Dr. Kate Kaplan, a therapist who works with anxious brides in Los Angeles, says there’s a reason for all this: “The internal pressure to have their special moment, and not miss out on any experience, sometimes blinds brides to the experience of those around them. It causes unrealistic expectations, and a sense of personal entitlement. They feel like it’s their moment to shine and everyone else should spend money, too. It’s just become the norm and societal expectation.”

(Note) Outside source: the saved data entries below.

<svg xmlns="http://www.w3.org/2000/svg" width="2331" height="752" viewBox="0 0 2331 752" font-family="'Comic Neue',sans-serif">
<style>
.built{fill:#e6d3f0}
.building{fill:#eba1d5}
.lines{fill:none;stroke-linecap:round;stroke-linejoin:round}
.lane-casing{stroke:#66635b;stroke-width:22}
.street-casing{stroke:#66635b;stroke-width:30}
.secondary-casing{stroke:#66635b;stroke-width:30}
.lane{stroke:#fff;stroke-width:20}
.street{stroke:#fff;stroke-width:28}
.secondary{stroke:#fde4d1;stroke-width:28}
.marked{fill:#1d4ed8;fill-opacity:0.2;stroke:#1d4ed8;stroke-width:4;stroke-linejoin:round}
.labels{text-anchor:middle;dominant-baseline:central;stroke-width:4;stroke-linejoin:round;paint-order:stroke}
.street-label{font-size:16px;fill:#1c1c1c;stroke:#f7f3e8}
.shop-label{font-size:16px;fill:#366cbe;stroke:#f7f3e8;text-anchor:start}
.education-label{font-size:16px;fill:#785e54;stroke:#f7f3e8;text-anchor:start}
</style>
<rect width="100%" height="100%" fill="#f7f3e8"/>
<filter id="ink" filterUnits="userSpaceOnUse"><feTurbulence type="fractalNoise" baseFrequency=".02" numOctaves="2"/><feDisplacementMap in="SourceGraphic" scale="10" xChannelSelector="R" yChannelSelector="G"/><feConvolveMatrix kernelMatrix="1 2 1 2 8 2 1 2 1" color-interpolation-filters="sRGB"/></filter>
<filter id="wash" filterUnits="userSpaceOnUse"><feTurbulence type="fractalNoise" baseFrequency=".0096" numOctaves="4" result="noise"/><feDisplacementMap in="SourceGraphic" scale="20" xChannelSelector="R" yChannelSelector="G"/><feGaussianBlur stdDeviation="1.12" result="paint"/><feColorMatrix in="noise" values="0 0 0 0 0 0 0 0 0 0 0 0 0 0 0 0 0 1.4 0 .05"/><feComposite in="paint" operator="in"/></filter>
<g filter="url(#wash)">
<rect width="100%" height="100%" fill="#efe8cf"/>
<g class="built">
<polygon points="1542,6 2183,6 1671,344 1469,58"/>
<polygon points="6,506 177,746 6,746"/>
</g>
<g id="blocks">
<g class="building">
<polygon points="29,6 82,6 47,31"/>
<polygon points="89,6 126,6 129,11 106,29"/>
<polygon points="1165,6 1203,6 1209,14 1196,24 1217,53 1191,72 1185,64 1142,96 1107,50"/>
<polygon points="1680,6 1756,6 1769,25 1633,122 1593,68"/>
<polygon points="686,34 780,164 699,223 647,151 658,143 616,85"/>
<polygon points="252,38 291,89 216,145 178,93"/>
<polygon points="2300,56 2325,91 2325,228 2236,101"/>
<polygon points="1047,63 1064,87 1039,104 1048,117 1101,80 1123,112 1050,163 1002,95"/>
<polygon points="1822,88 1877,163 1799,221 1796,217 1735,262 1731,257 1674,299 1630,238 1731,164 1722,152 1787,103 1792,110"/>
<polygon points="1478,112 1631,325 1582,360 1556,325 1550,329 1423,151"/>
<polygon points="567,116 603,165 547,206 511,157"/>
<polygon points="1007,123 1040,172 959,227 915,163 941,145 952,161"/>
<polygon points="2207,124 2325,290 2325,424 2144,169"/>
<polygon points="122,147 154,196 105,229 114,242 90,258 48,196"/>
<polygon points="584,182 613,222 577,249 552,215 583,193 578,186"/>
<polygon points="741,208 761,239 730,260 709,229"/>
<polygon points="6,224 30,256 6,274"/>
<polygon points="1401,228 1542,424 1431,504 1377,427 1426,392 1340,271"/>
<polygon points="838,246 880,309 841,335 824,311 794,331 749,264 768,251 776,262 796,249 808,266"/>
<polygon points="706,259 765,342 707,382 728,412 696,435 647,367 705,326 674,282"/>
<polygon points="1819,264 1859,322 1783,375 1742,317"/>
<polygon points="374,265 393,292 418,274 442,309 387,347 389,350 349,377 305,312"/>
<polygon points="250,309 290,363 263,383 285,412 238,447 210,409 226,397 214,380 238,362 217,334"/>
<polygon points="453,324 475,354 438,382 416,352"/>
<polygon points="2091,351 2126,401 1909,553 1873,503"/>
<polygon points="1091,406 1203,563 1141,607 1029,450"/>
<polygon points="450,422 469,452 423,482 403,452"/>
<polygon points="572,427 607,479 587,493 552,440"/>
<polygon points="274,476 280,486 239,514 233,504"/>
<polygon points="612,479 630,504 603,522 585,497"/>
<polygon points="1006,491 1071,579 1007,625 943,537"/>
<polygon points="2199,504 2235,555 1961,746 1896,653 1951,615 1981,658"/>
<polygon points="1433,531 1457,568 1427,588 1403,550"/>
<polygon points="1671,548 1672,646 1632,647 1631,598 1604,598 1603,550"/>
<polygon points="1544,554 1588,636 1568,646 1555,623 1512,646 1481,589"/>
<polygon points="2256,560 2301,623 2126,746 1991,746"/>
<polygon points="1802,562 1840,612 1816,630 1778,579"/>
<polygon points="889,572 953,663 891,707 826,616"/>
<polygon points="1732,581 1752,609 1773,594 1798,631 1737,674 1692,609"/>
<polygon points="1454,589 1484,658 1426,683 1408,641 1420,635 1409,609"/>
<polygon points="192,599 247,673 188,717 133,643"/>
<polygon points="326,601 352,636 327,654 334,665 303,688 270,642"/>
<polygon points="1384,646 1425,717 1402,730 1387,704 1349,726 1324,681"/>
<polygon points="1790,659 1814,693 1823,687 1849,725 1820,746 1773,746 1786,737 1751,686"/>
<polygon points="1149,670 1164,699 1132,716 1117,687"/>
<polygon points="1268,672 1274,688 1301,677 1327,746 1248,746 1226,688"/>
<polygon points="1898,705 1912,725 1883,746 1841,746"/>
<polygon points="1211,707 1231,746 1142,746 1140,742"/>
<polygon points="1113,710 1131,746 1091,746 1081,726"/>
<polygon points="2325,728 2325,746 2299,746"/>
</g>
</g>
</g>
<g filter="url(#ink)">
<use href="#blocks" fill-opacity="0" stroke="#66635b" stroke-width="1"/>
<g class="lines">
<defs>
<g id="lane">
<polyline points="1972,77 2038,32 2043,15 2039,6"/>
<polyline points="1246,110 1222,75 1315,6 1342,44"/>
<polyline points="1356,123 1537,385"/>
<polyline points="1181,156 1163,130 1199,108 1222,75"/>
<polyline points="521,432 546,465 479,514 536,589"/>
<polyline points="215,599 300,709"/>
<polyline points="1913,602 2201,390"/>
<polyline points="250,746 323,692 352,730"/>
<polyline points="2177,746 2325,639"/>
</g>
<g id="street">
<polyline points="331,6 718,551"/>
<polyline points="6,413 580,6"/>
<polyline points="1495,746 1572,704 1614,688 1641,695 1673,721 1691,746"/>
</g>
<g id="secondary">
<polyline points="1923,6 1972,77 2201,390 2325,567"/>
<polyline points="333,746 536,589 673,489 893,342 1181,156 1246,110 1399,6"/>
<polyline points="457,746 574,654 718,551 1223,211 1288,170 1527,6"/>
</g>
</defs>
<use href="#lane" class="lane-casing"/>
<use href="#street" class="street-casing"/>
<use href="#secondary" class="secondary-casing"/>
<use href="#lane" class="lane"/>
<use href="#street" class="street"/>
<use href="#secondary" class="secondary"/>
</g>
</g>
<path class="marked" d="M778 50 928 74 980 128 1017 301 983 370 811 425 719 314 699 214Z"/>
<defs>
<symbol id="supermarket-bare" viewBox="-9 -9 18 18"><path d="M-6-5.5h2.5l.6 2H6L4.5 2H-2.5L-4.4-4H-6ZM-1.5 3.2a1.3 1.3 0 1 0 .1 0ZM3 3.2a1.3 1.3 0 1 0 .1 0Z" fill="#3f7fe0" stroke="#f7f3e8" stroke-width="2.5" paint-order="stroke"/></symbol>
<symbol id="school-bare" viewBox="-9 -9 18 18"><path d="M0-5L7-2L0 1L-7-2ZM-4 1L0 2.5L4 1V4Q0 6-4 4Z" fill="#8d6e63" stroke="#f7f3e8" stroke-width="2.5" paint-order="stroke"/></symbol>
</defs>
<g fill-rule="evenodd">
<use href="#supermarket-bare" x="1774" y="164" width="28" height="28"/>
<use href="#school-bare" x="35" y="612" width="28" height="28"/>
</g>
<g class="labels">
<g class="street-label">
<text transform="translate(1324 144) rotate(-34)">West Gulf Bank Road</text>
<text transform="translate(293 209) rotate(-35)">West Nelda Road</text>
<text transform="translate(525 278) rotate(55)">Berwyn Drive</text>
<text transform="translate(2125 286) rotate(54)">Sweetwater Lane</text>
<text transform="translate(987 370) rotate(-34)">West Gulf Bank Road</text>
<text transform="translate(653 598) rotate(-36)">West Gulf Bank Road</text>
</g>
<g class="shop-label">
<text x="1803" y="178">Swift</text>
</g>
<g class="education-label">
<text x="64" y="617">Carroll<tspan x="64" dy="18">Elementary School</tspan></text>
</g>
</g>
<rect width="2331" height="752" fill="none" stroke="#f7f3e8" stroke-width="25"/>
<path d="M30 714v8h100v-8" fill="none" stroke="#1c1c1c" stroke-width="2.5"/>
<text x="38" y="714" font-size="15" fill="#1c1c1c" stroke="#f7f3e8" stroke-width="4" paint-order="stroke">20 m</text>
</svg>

This brings us back to social media. “They want to create the perfect Instagrammable wedding moment,” Dr. Kaplan said. “It pulls them further from reality, and more into a fantasy world, built on unrealistic expectations.”
Weddings are becoming increasingly social — in the digital sense, that is. They have hashtags, with guests asked to use them when posting wedding photos. I attended one like that. The Wi-Fi password was printed out and placed around the venue, with a reminder of the relevant tags and channels to encourage social activity.
Nowadays you can even stream your wedding on Facebook Live at the Chapel of Love in Las Vegas, and Palms offers a package called “Our Wedding Looks Perfect — On Instagram” for $250. The description says it “includes an hour in the chapel to capture the perfect pictures for all of your social channels.”
For my own wedding, I’m not going to go big. Ms. O’Connell tells me she is opting for a bridesmaid-free affair herself.
My childhood sweetheart and I agreed on our first date that we would wed in Las Vegas, by Elvis. We still talk about that as a viable option — the only snag is the unhappy parents.